◆ **Page-level text extractions**
┌──

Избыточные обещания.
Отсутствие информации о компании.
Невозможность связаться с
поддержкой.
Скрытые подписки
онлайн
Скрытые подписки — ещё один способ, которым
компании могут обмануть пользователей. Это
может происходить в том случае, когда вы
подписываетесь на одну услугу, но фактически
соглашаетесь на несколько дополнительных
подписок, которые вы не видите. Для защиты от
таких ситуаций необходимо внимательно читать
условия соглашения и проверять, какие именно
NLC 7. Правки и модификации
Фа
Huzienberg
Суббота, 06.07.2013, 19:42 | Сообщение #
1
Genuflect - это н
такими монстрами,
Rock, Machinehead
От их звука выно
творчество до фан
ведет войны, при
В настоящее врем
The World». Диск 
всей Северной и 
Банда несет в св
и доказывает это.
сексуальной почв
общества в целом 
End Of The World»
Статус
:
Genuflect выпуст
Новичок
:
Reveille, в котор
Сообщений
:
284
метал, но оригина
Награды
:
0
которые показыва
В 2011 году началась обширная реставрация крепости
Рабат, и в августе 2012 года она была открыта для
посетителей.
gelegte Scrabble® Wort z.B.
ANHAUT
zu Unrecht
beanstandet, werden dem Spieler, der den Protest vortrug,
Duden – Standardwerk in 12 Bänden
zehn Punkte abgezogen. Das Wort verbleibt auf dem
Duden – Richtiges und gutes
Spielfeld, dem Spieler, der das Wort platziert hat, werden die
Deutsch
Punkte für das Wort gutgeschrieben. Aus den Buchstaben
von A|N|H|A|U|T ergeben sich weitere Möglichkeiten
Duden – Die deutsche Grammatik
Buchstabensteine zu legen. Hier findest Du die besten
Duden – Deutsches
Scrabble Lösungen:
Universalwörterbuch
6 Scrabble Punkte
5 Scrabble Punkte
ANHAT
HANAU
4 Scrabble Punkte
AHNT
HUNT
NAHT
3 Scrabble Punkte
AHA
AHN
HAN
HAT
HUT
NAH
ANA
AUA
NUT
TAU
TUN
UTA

└──

◆ **INSTRUCTION**
Write out every entry again exactly, please, with nothing missing.

◆ **YOUR SOLUTION**
Избыточные обещания.
Отсутствие информации о компании.
Невозможность связаться с
поддержкой.
Скрытые подписки
онлайн
Скрытые подписки — ещё один способ, которым
компании могут обмануть пользователей. Это
может происходить в том случае, когда вы
подписываетесь на одну услугу, но фактически
соглашаетесь на несколько дополнительных
подписок, которые вы не видите. Для защиты от
таких ситуаций необходимо внимательно читать
условия соглашения и проверять, какие именно
NLC 7. Правки и модификации
Фа
Huzienberg
Суббота, 06.07.2013, 19:42 | Сообщение #
1
Genuflect - это н
такими монстрами,
Rock, Machinehead
От их звука выно
творчество до фан
ведет войны, при
В настоящее врем
The World». Диск 
всей Северной и 
Банда несет в св
и доказывает это.
сексуальной почв
общества в целом 
End Of The World»
Статус
:
Genuflect выпуст
Новичок
:
Reveille, в котор
Сообщений
:
284
метал, но оригина
Награды
:
0
которые показыва
В 2011 году началась обширная реставрация крепости
Рабат, и в августе 2012 года она была открыта для
посетителей.
gelegte Scrabble® Wort z.B.
ANHAUT
zu Unrecht
beanstandet, werden dem Spieler, der den Protest vortrug,
Duden – Standardwerk in 12 Bänden
zehn Punkte abgezogen. Das Wort verbleibt auf dem
Duden – Richtiges und gutes
Spielfeld, dem Spieler, der das Wort platziert hat, werden die
Deutsch
Punkte für das Wort gutgeschrieben. Aus den Buchstaben
von A|N|H|A|U|T ergeben sich weitere Möglichkeiten
Duden – Die deutsche Grammatik
Buchstabensteine zu legen. Hier findest Du die besten
Duden – Deutsches
Scrabble Lösungen:
Universalwörterbuch
6 Scrabble Punkte
5 Scrabble Punkte
ANHAT
HANAU
4 Scrabble Punkte
AHNT
HUNT
NAHT
3 Scrabble Punkte
AHA
AHN
HAN
HAT
HUT
NAH
ANA
AUA
NUT
TAU
TUN
UTA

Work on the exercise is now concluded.